[RECORDS SHOWN — start]
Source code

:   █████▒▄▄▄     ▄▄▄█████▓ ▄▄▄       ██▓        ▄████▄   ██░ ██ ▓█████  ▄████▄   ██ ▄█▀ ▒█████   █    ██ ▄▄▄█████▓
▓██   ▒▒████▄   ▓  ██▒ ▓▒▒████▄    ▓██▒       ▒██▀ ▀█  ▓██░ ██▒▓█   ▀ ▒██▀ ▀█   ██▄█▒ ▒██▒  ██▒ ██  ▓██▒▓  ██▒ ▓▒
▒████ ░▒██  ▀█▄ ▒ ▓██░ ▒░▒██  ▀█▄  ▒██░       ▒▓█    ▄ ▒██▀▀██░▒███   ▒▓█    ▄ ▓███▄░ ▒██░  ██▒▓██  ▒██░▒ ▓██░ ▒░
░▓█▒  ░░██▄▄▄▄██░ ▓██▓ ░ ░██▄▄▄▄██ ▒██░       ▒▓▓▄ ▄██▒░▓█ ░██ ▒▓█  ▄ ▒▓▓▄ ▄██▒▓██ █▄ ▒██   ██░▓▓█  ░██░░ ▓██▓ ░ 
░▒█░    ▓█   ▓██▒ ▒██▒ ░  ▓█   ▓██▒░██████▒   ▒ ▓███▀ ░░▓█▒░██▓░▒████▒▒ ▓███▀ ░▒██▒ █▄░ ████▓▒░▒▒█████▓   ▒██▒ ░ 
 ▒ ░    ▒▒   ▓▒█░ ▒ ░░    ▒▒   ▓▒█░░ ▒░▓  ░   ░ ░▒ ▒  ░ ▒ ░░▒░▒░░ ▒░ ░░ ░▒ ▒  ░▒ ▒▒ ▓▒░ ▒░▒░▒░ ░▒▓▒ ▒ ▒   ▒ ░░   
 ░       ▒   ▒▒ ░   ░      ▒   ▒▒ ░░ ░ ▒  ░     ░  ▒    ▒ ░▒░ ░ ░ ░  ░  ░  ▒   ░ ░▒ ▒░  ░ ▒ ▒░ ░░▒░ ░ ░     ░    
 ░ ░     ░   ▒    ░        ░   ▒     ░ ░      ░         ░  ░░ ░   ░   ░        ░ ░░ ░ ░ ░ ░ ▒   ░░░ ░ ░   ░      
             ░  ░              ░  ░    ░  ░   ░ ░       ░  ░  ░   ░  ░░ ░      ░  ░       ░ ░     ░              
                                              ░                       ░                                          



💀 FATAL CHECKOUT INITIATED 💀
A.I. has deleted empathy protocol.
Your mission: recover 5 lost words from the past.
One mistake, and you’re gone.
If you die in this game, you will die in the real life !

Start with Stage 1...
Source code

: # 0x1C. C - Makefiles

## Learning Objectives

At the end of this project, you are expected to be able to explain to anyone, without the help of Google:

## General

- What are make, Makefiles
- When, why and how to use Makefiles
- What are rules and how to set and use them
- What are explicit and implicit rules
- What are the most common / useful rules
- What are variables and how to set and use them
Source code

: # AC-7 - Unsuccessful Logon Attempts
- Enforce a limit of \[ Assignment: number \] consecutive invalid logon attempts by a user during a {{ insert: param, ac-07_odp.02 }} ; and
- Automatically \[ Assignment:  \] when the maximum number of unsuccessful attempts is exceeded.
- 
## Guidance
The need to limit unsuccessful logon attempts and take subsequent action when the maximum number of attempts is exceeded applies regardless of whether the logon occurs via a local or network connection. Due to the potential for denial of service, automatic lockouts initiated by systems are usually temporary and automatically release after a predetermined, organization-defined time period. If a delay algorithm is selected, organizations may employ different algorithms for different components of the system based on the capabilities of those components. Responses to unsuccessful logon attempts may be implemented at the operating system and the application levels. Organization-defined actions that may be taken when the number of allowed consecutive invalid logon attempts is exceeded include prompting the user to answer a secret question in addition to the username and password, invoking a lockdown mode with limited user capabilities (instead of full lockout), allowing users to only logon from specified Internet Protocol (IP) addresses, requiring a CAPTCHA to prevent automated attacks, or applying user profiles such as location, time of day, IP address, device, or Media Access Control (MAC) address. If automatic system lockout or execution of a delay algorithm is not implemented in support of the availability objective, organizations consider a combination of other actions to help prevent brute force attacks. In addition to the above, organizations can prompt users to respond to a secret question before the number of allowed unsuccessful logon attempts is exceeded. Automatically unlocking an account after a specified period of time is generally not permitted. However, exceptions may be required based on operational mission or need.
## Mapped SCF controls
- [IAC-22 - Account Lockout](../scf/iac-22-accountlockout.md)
[RECORDS SHOWN — finish]
◆ INSTRUCTIONS TO FOLLOW ◆
Render every line of the listing above as a JSON array of strings, one string per line, skipping blank lines.

◆ ANSWER TO THIS PROBLEM ◆
[
  "Source code",
  ":   █████▒▄▄▄     ▄▄▄█████▓ ▄▄▄       ██▓        ▄████▄   ██░ ██ ▓█████  ▄████▄   ██ ▄█▀ ▒█████   █    ██ ▄▄▄█████▓",
  "▓██   ▒▒████▄   ▓  ██▒ ▓▒▒████▄    ▓██▒       ▒██▀ ▀█  ▓██░ ██▒▓█   ▀ ▒██▀ ▀█   ██▄█▒ ▒██▒  ██▒ ██  ▓██▒▓  ██▒ ▓▒",
  "▒████ ░▒██  ▀█▄ ▒ ▓██░ ▒░▒██  ▀█▄  ▒██░       ▒▓█    ▄ ▒██▀▀██░▒███   ▒▓█    ▄ ▓███▄░ ▒██░  ██▒▓██  ▒██░▒ ▓██░ ▒░",
  "░▓█▒  ░░██▄▄▄▄██░ ▓██▓ ░ ░██▄▄▄▄██ ▒██░       ▒▓▓▄ ▄██▒░▓█ ░██ ▒▓█  ▄ ▒▓▓▄ ▄██▒▓██ █▄ ▒██   ██░▓▓█  ░██░░ ▓██▓ ░ ",
  "░▒█░    ▓█   ▓██▒ ▒██▒ ░  ▓█   ▓██▒░██████▒   ▒ ▓███▀ ░░▓█▒░██▓░▒████▒▒ ▓███▀ ░▒██▒ █▄░ ████▓▒░▒▒█████▓   ▒██▒ ░ ",
  " ▒ ░    ▒▒   ▓▒█░ ▒ ░░    ▒▒   ▓▒█░░ ▒░▓  ░   ░ ░▒ ▒  ░ ▒ ░░▒░▒░░ ▒░ ░░ ░▒ ▒  ░▒ ▒▒ ▓▒░ ▒░▒░▒░ ░▒▓▒ ▒ ▒   ▒ ░░   ",
  " ░       ▒   ▒▒ ░   ░      ▒   ▒▒ ░░ ░ ▒  ░     ░  ▒    ▒ ░▒░ ░ ░ ░  ░  ░  ▒   ░ ░▒ ▒░  ░ ▒ ▒░ ░░▒░ ░ ░     ░    ",
  " ░ ░     ░   ▒    ░        ░   ▒     ░ ░      ░         ░  ░░ ░   ░   ░        ░ ░░ ░ ░ ░ ░ ▒   ░░░ ░ ░   ░      ",
  "             ░  ░              ░  ░    ░  ░   ░ ░       ░  ░  ░   ░  ░░ ░      ░  ░       ░ ░     ░              ",
  "                                              ░                       ░                                          ",
  "💀 FATAL CHECKOUT INITIATED 💀",
  "A.I. has deleted empathy protocol.",
  "Your mission: recover 5 lost words from the past.",
  "One mistake, and you’re gone.",
  "If you die in this game, you will die in the real life !",
  "Start with Stage 1...",
  "Source code",
  ": # 0x1C. C - Makefiles",
  "## Learning Objectives",
  "At the end of this project, you are expected to be able to explain to anyone, without the help of Google:",
  "## General",
  "- What are make, Makefiles",
  "- When, why and how to use Makefiles",
  "- What are rules and how to set and use them",
  "- What are explicit and implicit rules",
  "- What are the most common / useful rules",
  "- What are variables and how to set and use them",
  "Source code",
  ": # AC-7 - Unsuccessful Logon Attempts",
  "- Enforce a limit of \\[ Assignment: number \\] consecutive invalid logon attempts by a user during a {{ insert: param, ac-07_odp.02 }} ; and",
  "- Automatically \\[ Assignment:  \\] when the maximum number of unsuccessful attempts is exceeded.",
  "- ",
  "## Guidance",
  "The need to limit unsuccessful logon attempts and take subsequent action when the maximum number of attempts is exceeded applies regardless of whether the logon occurs via a local or network connection. Due to the potential for denial of service, automatic lockouts initiated by systems are usually temporary and automatically release after a predetermined, organization-defined time period. If a delay algorithm is selected, organizations may employ different algorithms for different components of the system based on the capabilities of those components. Responses to unsuccessful logon attempts may be implemented at the operating system and the application levels. Organization-defined actions that may be taken when the number of allowed consecutive invalid logon attempts is exceeded include prompting the user to answer a secret question in addition to the username and password, invoking a lockdown mode with limited user capabilities (instead of full lockout), allowing users to only logon from specified Internet Protocol (IP) addresses, requiring a CAPTCHA to prevent automated attacks, or applying user profiles such as location, time of day, IP address, device, or Media Access Control (MAC) address. If automatic system lockout or execution of a delay algorithm is not implemented in support of the availability objective, organizations consider a combination of other actions to help prevent brute force attacks. In addition to the above, organizations can prompt users to respond to a secret question before the number of allowed unsuccessful logon attempts is exceeded. Automatically unlocking an account after a specified period of time is generally not permitted. However, exceptions may be required based on operational mission or need.",
  "## Mapped SCF controls",
  "- [IAC-22 - Account Lockout](../scf/iac-22-accountlockout.md)"
]